『アラロミレ:呪いの女神像』(原題: The Figurine: Araromire ) ナイジェリア 120分、2009、ドラマ。監督:クンレ・アフォラヤン。西日本初公開!
ナイジェリアでは1990年代以来映画が大発展し、ナリウッドと呼ばれる巨大雇用創出産業に育っていることを皆さんはご存知だろうか。『フィギュリン』はその中でも、ナイジェリア人が「ナリウッドはここまで来た。これなら世界で勝負できる作品だ」と評価した最初の作品で、伝説的な位置を占める。確かに、すごい。サイコ・スリラーのジャンルだが、ナイジェリア(ヨルバ族)の口頭伝承や伝説を上手に取り込み、ストーリー展開が最後の最後まで驚きに満ち、非常に質の高い作品。停電は日常茶飯事、とにかく安く早くがナリウッドのルールで、安いカメラやマイクを使って、舞台セットは田舎の家などをそのまま使用することがほとんどな制作事情の中、 舞台セットもあるもので凝って用意し、お金はない分パッションと映画作りのクラフトで作られた珠玉の作品。

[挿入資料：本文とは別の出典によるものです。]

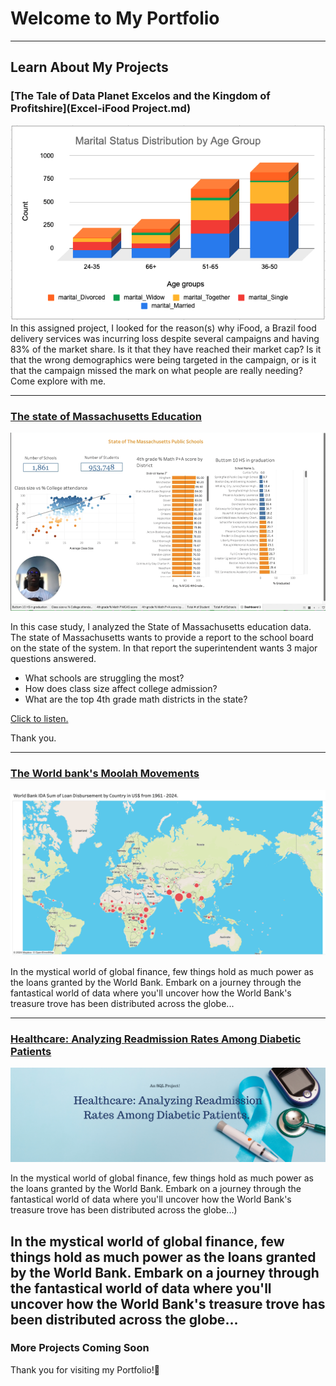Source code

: # Welcome to My Portfolio

---

## Learn About My Projects

### [The Tale of Data Planet Excelos and the Kingdom of Profitshire](Excel-iFood Project.md)
<img src="images/Marital Status by Age group.png?raw=true"/>
In this assigned project, I looked for the reason(s) why iFood, a Brazil food delivery services was incurring loss despite several campaigns and having 83% of the market share. Is it that they have reached their market cap? Is it that the wrong demographics were being targeted in the campaign, or is it that the campaign missed the mark on what people are really needing? Come explore with me.


---
### [The state of Massachusetts Education](https://www.linkedin.com/posts/dr-joseph-adebayo_visualization-report-on-massachusetts-education-activity-7229480881587961856-gRnr?utm_source=share&utm_medium=member_desktop)
[<img src="images/Mass_Edu Project.png?raw=true"/>](https://www.linkedin.com/posts/dr-joseph-adebayo_visualization-report-on-massachusetts-education-activity-7229480881587961856-gRnr?utm_source=share&utm_medium=member_desktop) 

In this case study, I analyzed the State of Massachusetts education data. The state of Massachusetts wants to provide a report to the school board on the state of the system. In that report the superintendent wants 3 major questions answered.

- What schools are struggling the most?
- How does class size affect college admission?
- What are the top 4th grade math districts in the state?

[Click to listen.](https://www.linkedin.com/posts/dr-joseph-adebayo_visualization-report-on-massachusetts-education-activity-7229480881587961856-gRnr?utm_source=share&utm_medium=member_desktop) 

Thank you.

----

### [The World bank's Moolah Movements](worldbankloan.md)
<img src="images/world bank map.png?raw=true"/>

In the mystical world of global finance, few things hold as much power as the loans granted by the World Bank. Embark on a journey through the fantastical world of data where you'll uncover how the World Bank's treasure trove has been distributed across the globe...
 
---

### [Healthcare: Analyzing Readmission Rates Among Diabetic Patients](healthcare.md)
<img src="images/LinkedIn Article (4).png?raw=true"/>

In the mystical world of global finance, few things hold as much power as the loans granted by the World Bank. Embark on a journey through the fantastical world of data where you'll uncover how the World Bank's treasure trove has been distributed across the globe...)


In the mystical world of global finance, few things hold as much power as the loans granted by the World Bank. Embark on a journey through the fantastical world of data where you'll uncover how the World Bank's treasure trove has been distributed across the globe...
---
### More Projects Coming Soon
Thank you for visiting my Portfolio!🙂
 

[---]:#

[External Link Project (https://www.linkedin.com/pulse/what-i-learned-21-days-data-avery-smith)]: #
[<img src="images/21 Days To Data Challenge What I've Learned Cover.png?raw=true"/> (https://www.linkedin.com/pulse/what-i-learned-21-days-    data-avery-smith)]: #
[My final write up for Avery Smith's 21 Days To Data project covering New York City crime data.]: #


[---]: #

[# Category Name 2]: #

[- Project 1 Title (http://example.com/)]: #
[- Project 2 Title(http://example.com/)]: #
[- Project 3 Title(http://example.com/)]: #
[- Project 4 Title(http://example.com/)]: #
[- Project 5 Title(http://example.com/)]: #

[---]: #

1960年代の独立以来、自分たちの姿を自分たちで描くことに重きを置いてきたアフリカ映画だが(ウスマン・センベーヌ監督など)、資本や配給はずっと元宗主国に頼るしかなく、自国民はヨーロッパの映画祭などで受賞するそうした“大使館映画”と呼ばれる作品を見る機会はなく、 ハリウッド、香港カンフー映画、インドのボリウッドミュージカルばかり観ていた。安いVHSビデオで自分たちのストーリーを撮り始めて始まったナリウッドはそれを覆し、ナイジェリア人の心をつかんだ。平均寿命52歳、今だ1日の賃金が百円以下の人が沢山暮らすこの国で、自国民に希望と誇りを与える映画産業は存在そのものが政治的。世界中が注目するナリウッドの伝説作品を日本でぜひご紹介したい。
対象年齢:サイコスリラーなので、小さいお子さんには怖いでしょう。暴力あり、セックスシーンは示唆のみ。字幕が読める、ホラーやサイコスリラーの好きなお子さんなら12歳以上オーケーかと思いますが、保護者のご判断でお願いします。